### PROBLEM DETAILS
Take the listing and give it again exactly, from its first line to its last line.
Segment Open
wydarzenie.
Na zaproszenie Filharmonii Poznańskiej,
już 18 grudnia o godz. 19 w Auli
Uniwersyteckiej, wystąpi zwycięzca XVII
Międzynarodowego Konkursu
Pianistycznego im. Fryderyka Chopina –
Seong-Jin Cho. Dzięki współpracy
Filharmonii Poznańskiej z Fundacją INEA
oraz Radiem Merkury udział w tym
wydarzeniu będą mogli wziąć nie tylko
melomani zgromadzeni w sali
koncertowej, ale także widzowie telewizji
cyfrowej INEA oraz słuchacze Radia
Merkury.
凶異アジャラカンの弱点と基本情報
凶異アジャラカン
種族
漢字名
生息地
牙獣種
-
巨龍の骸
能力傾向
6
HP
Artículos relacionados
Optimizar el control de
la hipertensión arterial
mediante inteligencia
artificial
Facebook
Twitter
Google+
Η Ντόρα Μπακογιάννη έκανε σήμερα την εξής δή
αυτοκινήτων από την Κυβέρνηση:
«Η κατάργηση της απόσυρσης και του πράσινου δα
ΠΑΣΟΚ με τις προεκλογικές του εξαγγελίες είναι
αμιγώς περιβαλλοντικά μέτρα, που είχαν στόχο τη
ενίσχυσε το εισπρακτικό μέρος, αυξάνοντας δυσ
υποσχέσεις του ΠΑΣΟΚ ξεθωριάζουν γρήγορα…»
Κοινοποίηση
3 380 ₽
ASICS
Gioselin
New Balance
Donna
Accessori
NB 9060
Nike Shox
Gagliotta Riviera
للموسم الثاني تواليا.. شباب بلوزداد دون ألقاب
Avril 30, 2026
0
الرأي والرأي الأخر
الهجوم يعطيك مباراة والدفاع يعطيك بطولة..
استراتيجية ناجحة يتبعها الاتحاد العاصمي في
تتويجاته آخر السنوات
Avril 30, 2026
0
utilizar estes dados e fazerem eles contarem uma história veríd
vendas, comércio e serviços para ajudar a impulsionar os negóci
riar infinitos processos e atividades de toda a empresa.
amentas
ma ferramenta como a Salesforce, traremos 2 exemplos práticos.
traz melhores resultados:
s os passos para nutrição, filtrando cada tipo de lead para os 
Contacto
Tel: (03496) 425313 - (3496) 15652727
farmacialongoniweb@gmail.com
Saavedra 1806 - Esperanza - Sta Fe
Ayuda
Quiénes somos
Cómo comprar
Segment Closed
### SOLUTION
wydarzenie.
Na zaproszenie Filharmonii Poznańskiej,
już 18 grudnia o godz. 19 w Auli
Uniwersyteckiej, wystąpi zwycięzca XVII
Międzynarodowego Konkursu
Pianistycznego im. Fryderyka Chopina –
Seong-Jin Cho. Dzięki współpracy
Filharmonii Poznańskiej z Fundacją INEA
oraz Radiem Merkury udział w tym
wydarzeniu będą mogli wziąć nie tylko
melomani zgromadzeni w sali
koncertowej, ale także widzowie telewizji
cyfrowej INEA oraz słuchacze Radia
Merkury.
凶異アジャラカンの弱点と基本情報
凶異アジャラカン
種族
漢字名
生息地
牙獣種
-
巨龍の骸
能力傾向
6
HP
Artículos relacionados
Optimizar el control de
la hipertensión arterial
mediante inteligencia
artificial
Facebook
Twitter
Google+
Η Ντόρα Μπακογιάννη έκανε σήμερα την εξής δή
αυτοκινήτων από την Κυβέρνηση:
«Η κατάργηση της απόσυρσης και του πράσινου δα
ΠΑΣΟΚ με τις προεκλογικές του εξαγγελίες είναι
αμιγώς περιβαλλοντικά μέτρα, που είχαν στόχο τη
ενίσχυσε το εισπρακτικό μέρος, αυξάνοντας δυσ
υποσχέσεις του ΠΑΣΟΚ ξεθωριάζουν γρήγορα…»
Κοινοποίηση
3 380 ₽
ASICS
Gioselin
New Balance
Donna
Accessori
NB 9060
Nike Shox
Gagliotta Riviera
للموسم الثاني تواليا.. شباب بلوزداد دون ألقاب
Avril 30, 2026
0
الرأي والرأي الأخر
الهجوم يعطيك مباراة والدفاع يعطيك بطولة..
استراتيجية ناجحة يتبعها الاتحاد العاصمي في
تتويجاته آخر السنوات
Avril 30, 2026
0
utilizar estes dados e fazerem eles contarem uma história veríd
vendas, comércio e serviços para ajudar a impulsionar os negóci
riar infinitos processos e atividades de toda a empresa.
amentas
ma ferramenta como a Salesforce, traremos 2 exemplos práticos.
traz melhores resultados:
s os passos para nutrição, filtrando cada tipo de lead para os 
Contacto
Tel: (03496) 425313 - (3496) 15652727
farmacialongoniweb@gmail.com
Saavedra 1806 - Esperanza - Sta Fe
Ayuda
Quiénes somos
Cómo comprar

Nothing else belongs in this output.